O dia 19 de junho de 2008 marca um momento lamentável na História do Brasil. Pretendeu-se — deputado Hugo Leal (PSD-RJ), Congresso Nacional, presidente Silva — coibir o dirigir por bêbados, o que merece total aprovação de quem, como eu, preza o dirigir que não ameace a segurança de quem participa do trânsito, lembrando que pedestres estão incluídos nesse grupo, não apenas quem dirige ou está apenas a bordo de veículos automotores.
É injustificável alguém privado de sua capacidade psicomotora por estar alcoolizado (ou drogado) operar qualquer máquina, em especial quando há interação dela com outras, caso de outros veículos nas vias abertas ao trânsito. Por isso a medida de tirar bêbados do volante por meio da Lei nº 11.705/2008 foi aplaudida pela população e imprensa brasileiras. Só que a lei errou o alvo.

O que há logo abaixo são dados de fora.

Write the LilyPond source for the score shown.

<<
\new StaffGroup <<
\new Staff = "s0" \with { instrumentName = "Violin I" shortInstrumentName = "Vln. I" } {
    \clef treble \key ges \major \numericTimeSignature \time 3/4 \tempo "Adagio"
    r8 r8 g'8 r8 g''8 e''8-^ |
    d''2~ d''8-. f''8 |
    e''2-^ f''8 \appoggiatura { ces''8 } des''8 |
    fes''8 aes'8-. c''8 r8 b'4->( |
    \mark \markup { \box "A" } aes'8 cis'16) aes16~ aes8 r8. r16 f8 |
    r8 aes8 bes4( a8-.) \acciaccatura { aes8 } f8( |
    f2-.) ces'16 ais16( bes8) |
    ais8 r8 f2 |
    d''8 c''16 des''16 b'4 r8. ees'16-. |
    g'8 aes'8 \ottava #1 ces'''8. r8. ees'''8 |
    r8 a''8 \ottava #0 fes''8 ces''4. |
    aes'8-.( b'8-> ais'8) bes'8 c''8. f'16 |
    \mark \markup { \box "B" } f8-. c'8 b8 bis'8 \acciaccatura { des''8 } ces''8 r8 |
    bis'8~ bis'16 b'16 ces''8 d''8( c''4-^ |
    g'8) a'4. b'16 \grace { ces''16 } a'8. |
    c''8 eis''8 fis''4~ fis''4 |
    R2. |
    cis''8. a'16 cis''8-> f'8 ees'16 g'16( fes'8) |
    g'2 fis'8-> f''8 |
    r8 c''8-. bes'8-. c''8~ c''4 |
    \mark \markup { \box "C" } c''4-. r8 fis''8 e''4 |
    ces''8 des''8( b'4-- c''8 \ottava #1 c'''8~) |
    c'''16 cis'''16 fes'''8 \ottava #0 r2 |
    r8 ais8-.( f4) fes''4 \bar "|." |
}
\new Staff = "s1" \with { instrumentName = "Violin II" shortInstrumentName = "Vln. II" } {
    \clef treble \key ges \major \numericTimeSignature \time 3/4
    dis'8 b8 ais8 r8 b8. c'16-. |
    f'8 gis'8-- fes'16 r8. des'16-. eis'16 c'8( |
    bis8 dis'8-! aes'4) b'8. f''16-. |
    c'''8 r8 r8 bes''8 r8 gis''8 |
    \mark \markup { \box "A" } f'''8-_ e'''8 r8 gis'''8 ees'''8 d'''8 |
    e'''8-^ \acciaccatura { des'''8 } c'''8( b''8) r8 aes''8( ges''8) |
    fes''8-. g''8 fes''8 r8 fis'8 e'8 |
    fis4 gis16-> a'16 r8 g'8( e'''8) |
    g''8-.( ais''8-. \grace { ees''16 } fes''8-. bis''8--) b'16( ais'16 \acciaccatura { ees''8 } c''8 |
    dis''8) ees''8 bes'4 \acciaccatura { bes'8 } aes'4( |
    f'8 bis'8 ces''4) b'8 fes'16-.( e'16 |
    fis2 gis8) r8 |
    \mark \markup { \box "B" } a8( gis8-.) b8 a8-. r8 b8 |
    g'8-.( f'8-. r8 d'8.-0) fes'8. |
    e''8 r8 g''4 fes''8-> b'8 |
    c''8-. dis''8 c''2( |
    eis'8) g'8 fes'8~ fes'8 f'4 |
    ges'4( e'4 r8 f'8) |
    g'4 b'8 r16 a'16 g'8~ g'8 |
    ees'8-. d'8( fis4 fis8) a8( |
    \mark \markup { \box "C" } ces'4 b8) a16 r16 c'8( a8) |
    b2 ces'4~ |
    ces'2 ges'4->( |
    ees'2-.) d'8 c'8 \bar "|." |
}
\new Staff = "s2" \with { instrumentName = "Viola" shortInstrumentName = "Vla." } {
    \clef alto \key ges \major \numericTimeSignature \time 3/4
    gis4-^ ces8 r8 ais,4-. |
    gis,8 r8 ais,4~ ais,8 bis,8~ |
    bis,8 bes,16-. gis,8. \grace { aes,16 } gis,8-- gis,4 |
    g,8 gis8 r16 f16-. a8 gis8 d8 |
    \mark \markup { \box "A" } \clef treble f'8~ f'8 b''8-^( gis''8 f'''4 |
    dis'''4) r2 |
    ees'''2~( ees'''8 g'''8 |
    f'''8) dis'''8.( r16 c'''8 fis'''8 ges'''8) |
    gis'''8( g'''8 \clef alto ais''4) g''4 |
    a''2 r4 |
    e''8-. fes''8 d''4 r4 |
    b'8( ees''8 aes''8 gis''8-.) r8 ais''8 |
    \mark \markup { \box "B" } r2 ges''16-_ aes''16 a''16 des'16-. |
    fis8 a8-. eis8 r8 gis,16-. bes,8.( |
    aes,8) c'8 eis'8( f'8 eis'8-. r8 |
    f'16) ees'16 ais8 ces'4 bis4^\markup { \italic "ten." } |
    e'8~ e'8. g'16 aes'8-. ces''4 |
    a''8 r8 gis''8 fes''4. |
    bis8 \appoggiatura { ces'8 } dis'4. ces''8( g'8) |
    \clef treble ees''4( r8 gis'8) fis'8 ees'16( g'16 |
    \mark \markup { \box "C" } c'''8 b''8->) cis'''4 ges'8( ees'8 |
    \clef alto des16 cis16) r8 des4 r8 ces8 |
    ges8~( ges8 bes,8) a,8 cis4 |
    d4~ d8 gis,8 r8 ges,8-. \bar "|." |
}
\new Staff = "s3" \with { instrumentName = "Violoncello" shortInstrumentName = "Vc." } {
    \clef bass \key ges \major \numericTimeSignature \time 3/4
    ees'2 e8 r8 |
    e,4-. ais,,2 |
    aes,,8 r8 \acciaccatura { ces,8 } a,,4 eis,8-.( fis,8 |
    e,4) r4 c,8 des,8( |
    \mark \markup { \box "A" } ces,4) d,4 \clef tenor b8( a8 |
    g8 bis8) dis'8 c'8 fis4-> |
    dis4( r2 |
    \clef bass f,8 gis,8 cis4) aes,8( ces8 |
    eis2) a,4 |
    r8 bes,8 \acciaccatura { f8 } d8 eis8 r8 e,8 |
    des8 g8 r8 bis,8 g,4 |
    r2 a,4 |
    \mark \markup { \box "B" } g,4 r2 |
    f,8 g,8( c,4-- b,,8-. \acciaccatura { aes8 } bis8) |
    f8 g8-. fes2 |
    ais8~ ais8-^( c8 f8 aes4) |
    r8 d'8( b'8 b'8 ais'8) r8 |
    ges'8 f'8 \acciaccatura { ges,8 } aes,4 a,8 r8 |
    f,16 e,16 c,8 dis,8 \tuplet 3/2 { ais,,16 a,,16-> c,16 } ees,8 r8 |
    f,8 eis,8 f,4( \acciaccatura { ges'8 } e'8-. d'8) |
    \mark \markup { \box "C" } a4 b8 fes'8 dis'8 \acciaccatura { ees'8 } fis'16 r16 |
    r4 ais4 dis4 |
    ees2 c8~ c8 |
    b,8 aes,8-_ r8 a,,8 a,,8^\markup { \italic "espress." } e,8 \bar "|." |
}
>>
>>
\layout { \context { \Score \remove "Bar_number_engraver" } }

Em vez de endurecer a luta contra o inimigo e restringi-la ao motorista irresponsável que dirige bêbado, a lei se estendeu àqueles responsáveis que não só ingerem bebidas alcoólicas dentro do razoável se forem dirigir, como obedeciam ao limite estipulado pelo Código de Trânsito Brasileiro, Lei nº 9.503 de 23 de setembro de 1997.
As três partes citadas no início fizeram questão de ignorar, ou fingiram desconhecer, como essa questão é tratada mundo afora e até mesmo à luz do nosso código de trânsito de 1997. Pior, foi nítido não apresentarem justificativa para endurecer a questão álcool x direção, como análise dos acidentes que relacionassem causa (álcool na corrente sanguínea) e efeito (acidentes) entre os que bebem moderadamente. Foi como se em todo acidente o motorista ficasse incapacitado de dirigir por ter bebido minimamente que fosse.
Quando se tinha notícia de acidente para o qual a ingestão de álcool contribuiu, o motorista mais “sóbrio” estava com 1 grama de álcool por litro de sangue, 66% acima do limite de 6 decigramas/litro (dg/L). Motoristas com 2, 2,5 dg/L era comum, significa embriaguez.
Na maior parte dos países esse limite é 0,5 dg/L, como Alemanha, França, Itália. Nos Estados Unidos e Reino Unido é até mais, 8 dg/L.
Pior, se já havia um limite estipulado para beber e dirigir — inexistente no código anterior, o Código Nacional de Trânsito, Lei nº 5.108 de 21/09/1966, portanto um grande avanço do CTB — por que o poder executivo não tratou de iniciar logo a fiscalização de alcoolemia, só o fazendo 11 anos depois e simultaneamente com a promulgação da “lei seca”? Mera coincidência é que não foi. O objetivo foi claro: engordar o caixa dos governos dos três níveis de administração com as multas, impossível alguém não ter a menor dúvida disso.
Aberração
No que diz respeito fiscalização e autuações, há uma verdadeira aberração, informada costumeiramente pelo Detran do Estado de São Paulo (não sei se por outros Detrans também). Uma autuação é dirigir “sob efeito de álcool”, que é quando o ar expelido pelos pulmões do motorista, de acordo com a medição do etilômetro (“bafômetro”) apresenta até 0,33 mg de álcool por litro de ar dos pulmões. A outra autuação é quando o etilômetro detecta a partir de 0,34 mg desse ar, nesse caso “embriaguez”, crime de trânsito. Ou seja, alguma mente ‘brilhante” definiu como 1 mg a linha divisória entre infração e crime.
Se a intenção da “lei seca” fosse realmente aumentar combate à embriaguez ao volante, seria mais que suficiente admitir a condução com até 0,33 dg/L e acima disso, ser crime de trânsito. Esse sério problema estaria resolvido. O cidadão ou cidadã teria o direito de tomar seu chope ou taça de vinho conscientemente, sabendo que se excedesse o limite estaria cometendo crime de trânsito com todas as suas consequências.